Life isn’t fair and the fact that some people have more money, more power, more beauty, more – well, more of everything, is pretty good evidence of that. Sometimes you just want to sink down into the depths of the inequality and dwell in it, wallow in it and let it cover you like a blanket. If you can’t overcome it, then at least you can learn to live with it. If you can learn to live with your own inability or inadequacy, at least you have accomplished something of value in your life. Unfortunately, when we open the door to defeat, we open the door to negativism and bitterness. Then the value of life itself may become meaningless.
“One of the greatest evangelistic hymns of all time was written by a woman who knew the release and peace that comes from confessing one’s sins and failure to God. ‘Just As I Am,’ a hymn frequently sung at the close of evangelistic meetings, was written by Charlotte Elliott, who at one time had been very bitter with God about the circumstances in her life. Charlotte was an invalid from her youth and deeply resented the constraints her handicap placed on her life. In an emotional outburst on one occasion, she expressed those feelings to Dr. Cesar Malan, a minister visiting her home. He listened and was touched by her distress, but he insisted that her problem should not divert her attention from what she most needed to hear. He challenged her to turn her life over to God, to come to Him just as she was, with all her bitterness and anger.

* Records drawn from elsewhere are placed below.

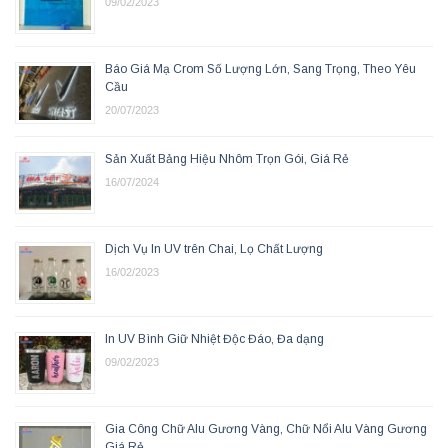
09/02/2023
Báo Giá Mạ Crom Số Lượng Lớn, Sang Trọng, Theo Yêu
Cầu
20/07/2023
Sản Xuất Bảng Hiệu Nhôm Trọn Gói, Giá Rẻ
16/07/2024
Dịch Vụ In UV trên Chai, Lọ Chất Lượng
16/02/2023
In UV Bình Giữ Nhiệt Độc Đáo, Đa dạng
09/02/2023
Gia Công Chữ Alu Gương Vàng, Chữ Nổi Alu Vàng Gương
Giá Rẻ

She resented what seemed to be an almost callous attitude on his part, but God spoke to her through him, and she committed her life to the LORD. She let Him take the steering wheel of her life. Each year on the anniversary of that decision, Dr. Malan wrote Charlotte a letter, encouraging her to continue to be strong in her faith. But even as a believer, she had doubts and struggles. One particularly sore point was her inability to effectively go out and serve God. At times she almost resented her brother’s successful preaching and evangelistic ministry. She longed to be used of God herself, but she felt her health and physical condition prevented it. Then in 1836, on the fourteenth anniversary of her conversion, while she was alone in the evening, the forty-seven-year-old Charlotte Elliott wrote her spiritual autobiography in a poem that was later turned into a song recognizable at altar call at the end of Bill Graham’s crusades. There, in a prayer of confession, she poured out her feelings to God – feelings that countless other people have identified with in the generations that followed. The third stanza, perhaps more than the others, described her pilgrimage: Just as I am, though tossed about – With many a conflict, many a doubt, – Fightings and fears within, without, - O Lamb of God, I come! I come!
Many years later, when reflecting on the impact his sister made in penning this one hymn, the Reverend Henry Venn Elliott said, ‘In the course of a long ministry I hope I have been permitted to see some fruit of my labors, but I feel far more has been done by a single hymn of my sister’s, ‘Just As I Am’ (Ruth Tucker Sacred Stories).”